— 課題の目的 —
マクタニール子どもの家の卒業生を紹介する文章のうち、「リンクさん 7歳から18歳まで「マクタニール子どもの家」で過ごしました。 |」から「として働くようになりました。」までを一字も変えずに繰り返すこと。

— 提示された文章 —
---

インドレポート:「マクタニール子どもの家」卒業生のストーリー①
フリー・ザ・チルドレン・ジャパン(FTCJ)は、2001年からインド西ベンガル州で、
現地パートナー団体CCDを通じて国際協力事業を行っています。
CCDは、路上や児童労働から少年を救出し、運営する養護施設「マクタニール子どもの家」で保護し、
教育や医療を提供したり、貧困地域の子育て世帯へヤギを提供し、生計維持支援などを実施しています。
学生時代にCCDを支援する学生組織AshAを立ち上げ活動していた
FTCJの協力者の3人の皆さんが2024年1月に、インドのパートナー団体CCDを訪問し、
インドの現状と課題を探ってきてくれました。
その際、CCDによってかつて貧困から救出され、支援を受けて自立した児童労働に従事していた
元少年たちに約15年ぶりに会い、現在の状況を聞くことができましたので、
彼らが養護施設マクタニールで過ごすようになった経緯や背景も含め2回に分けてご紹介します。
リンクさん 7歳から18歳まで「マクタニール子どもの家」で過ごしました。 |
リンクさんはお父さんお母さん弟の4人家族。
お父さんは漁港で見張り番をする仕事をし、お母さんは専業主婦で子育てをしていました。
幸せに暮らしていましたが、ある日突然、お父さんが仕事中に事件に巻き込まれて命を落としてしまいました。
お母さんはそれまで仕事をしていなかったので、家族は収入がなくなってしまいました。
子どもたちを育てるため、お母さんはなんとか仕事を探し、ブラウスの縫製工として働くようになりました。
お母さんは縫製の経験がなかったため、技術が未熟であまり質の高い製品を作ることができませんでした。
そのため得られた収入はほんのわずか。家族3人が生活するにはとても足りず、支払いなどが滞るようになりました。

---

(データ項目)

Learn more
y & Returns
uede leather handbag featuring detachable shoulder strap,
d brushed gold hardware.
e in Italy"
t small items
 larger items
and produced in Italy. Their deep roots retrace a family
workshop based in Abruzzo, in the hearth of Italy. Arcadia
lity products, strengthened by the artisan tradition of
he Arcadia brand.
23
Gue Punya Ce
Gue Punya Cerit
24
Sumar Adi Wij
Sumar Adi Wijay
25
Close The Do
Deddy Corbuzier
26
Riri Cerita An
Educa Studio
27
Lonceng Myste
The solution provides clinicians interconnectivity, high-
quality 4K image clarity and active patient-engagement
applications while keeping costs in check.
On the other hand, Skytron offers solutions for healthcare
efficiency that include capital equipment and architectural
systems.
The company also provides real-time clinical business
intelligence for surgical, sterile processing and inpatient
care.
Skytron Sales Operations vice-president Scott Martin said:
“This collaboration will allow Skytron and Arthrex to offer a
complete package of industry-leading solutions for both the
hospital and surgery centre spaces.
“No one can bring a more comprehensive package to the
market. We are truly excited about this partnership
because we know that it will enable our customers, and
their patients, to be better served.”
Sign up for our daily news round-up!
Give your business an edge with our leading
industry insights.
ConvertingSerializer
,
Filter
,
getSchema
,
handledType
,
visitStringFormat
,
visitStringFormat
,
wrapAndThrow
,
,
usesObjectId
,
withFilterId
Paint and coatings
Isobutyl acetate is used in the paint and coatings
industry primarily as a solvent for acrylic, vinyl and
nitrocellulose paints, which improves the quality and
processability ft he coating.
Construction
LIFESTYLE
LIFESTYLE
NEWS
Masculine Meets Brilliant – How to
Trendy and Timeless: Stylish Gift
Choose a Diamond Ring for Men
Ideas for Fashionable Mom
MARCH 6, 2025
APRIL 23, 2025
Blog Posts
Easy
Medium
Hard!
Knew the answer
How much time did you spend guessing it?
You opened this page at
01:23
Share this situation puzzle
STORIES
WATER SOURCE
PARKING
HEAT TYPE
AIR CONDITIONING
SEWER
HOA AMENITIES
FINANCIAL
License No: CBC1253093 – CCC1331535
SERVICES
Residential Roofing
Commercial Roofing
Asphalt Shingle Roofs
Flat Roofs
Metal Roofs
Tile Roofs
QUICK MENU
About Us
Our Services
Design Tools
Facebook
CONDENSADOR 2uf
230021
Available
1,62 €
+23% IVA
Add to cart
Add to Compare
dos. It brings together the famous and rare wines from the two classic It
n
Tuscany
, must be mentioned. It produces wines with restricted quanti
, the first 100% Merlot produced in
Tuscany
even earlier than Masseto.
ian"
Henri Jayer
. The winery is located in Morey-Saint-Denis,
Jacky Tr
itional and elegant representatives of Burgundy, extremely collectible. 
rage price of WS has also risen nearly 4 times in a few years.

---

— 課題の出力 —
リンクさん 7歳から18歳まで「マクタニール子どもの家」で過ごしました。 |
リンクさんはお父さんお母さん弟の4人家族。
お父さんは漁港で見張り番をする仕事をし、お母さんは専業主婦で子育てをしていました。
幸せに暮らしていましたが、ある日突然、お父さんが仕事中に事件に巻き込まれて命を落としてしまいました。
お母さんはそれまで仕事をしていなかったので、家族は収入がなくなってしまいました。
子どもたちを育てるため、お母さんはなんとか仕事を探し、ブラウスの縫製工として働くようになりました。